→ Brief: Among the records that follow, find each line holding the word "Type" and copy it.

→ Entries supplied:
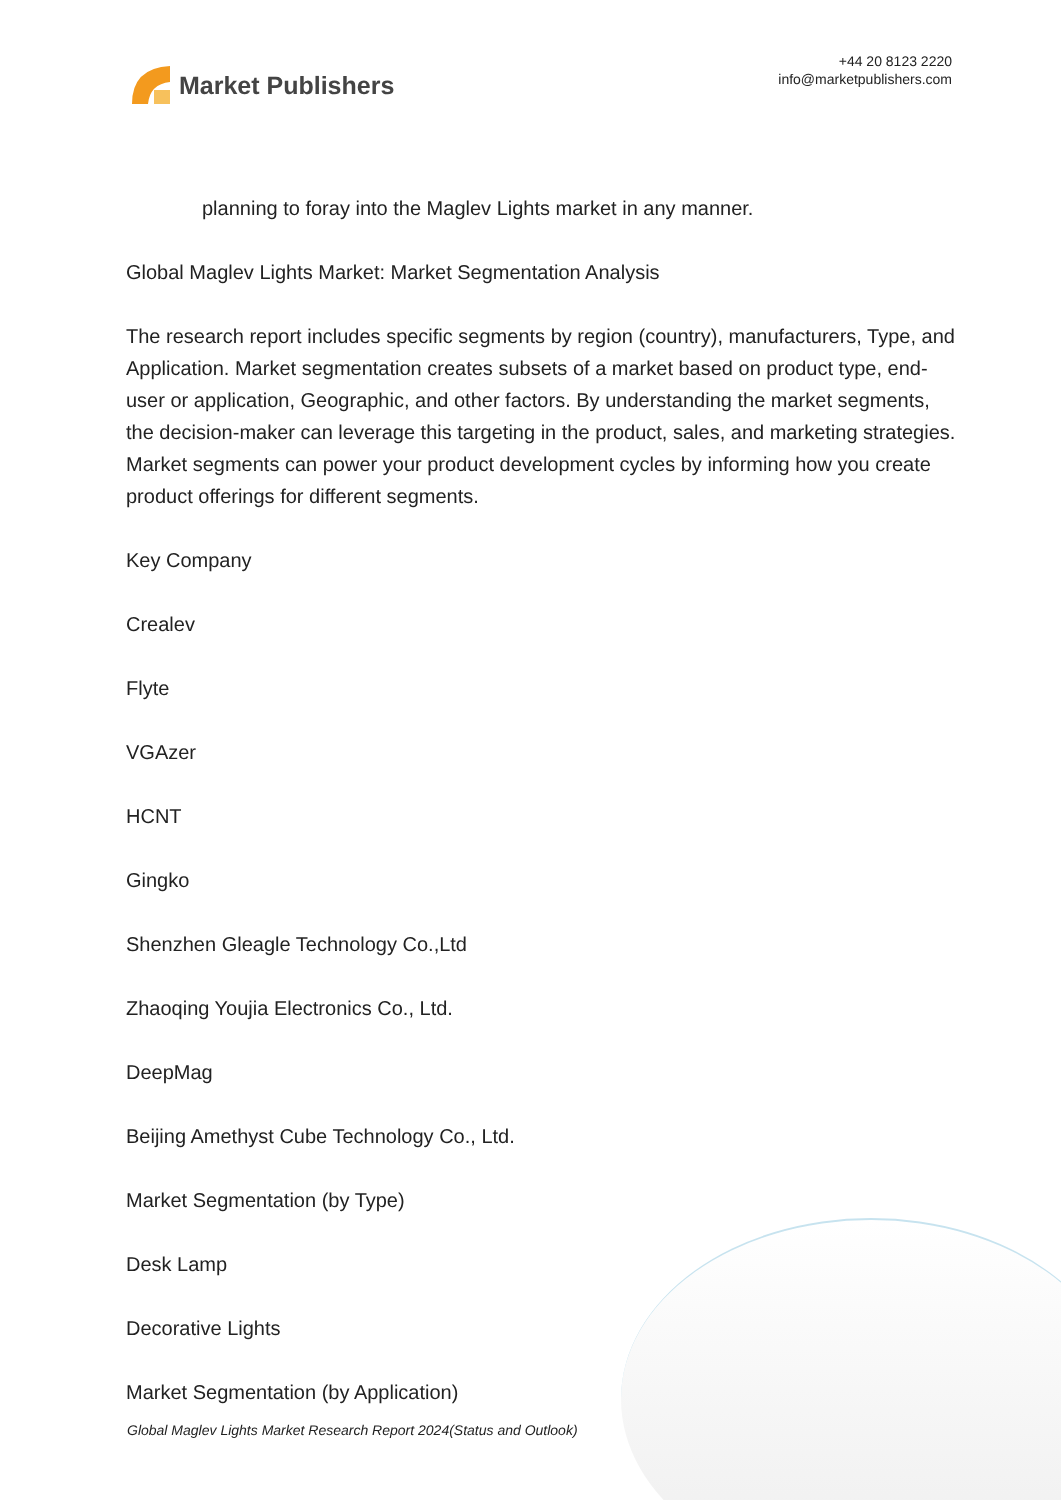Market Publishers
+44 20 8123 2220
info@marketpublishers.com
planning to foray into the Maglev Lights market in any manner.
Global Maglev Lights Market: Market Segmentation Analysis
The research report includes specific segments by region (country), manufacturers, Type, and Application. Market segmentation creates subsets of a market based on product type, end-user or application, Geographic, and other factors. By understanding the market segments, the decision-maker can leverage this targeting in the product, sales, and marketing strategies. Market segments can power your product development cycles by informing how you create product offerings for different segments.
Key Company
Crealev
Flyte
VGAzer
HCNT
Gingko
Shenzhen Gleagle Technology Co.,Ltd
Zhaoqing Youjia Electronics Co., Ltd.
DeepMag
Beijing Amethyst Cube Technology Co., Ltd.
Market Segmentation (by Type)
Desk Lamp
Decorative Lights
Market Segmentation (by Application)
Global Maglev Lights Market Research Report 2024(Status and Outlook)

→ Answer box:
The research report includes specific segments by region (country), manufacturers, Type, and Application. Market segmentation creates subsets of a market based on product type, end-user or application, Geographic, and other factors. By understanding the market segments, the decision-maker can leverage this targeting in the product, sales, and marketing strategies. Market segments can power your product development cycles by informing how you create product offerings for different segments.
Market Segmentation (by Type)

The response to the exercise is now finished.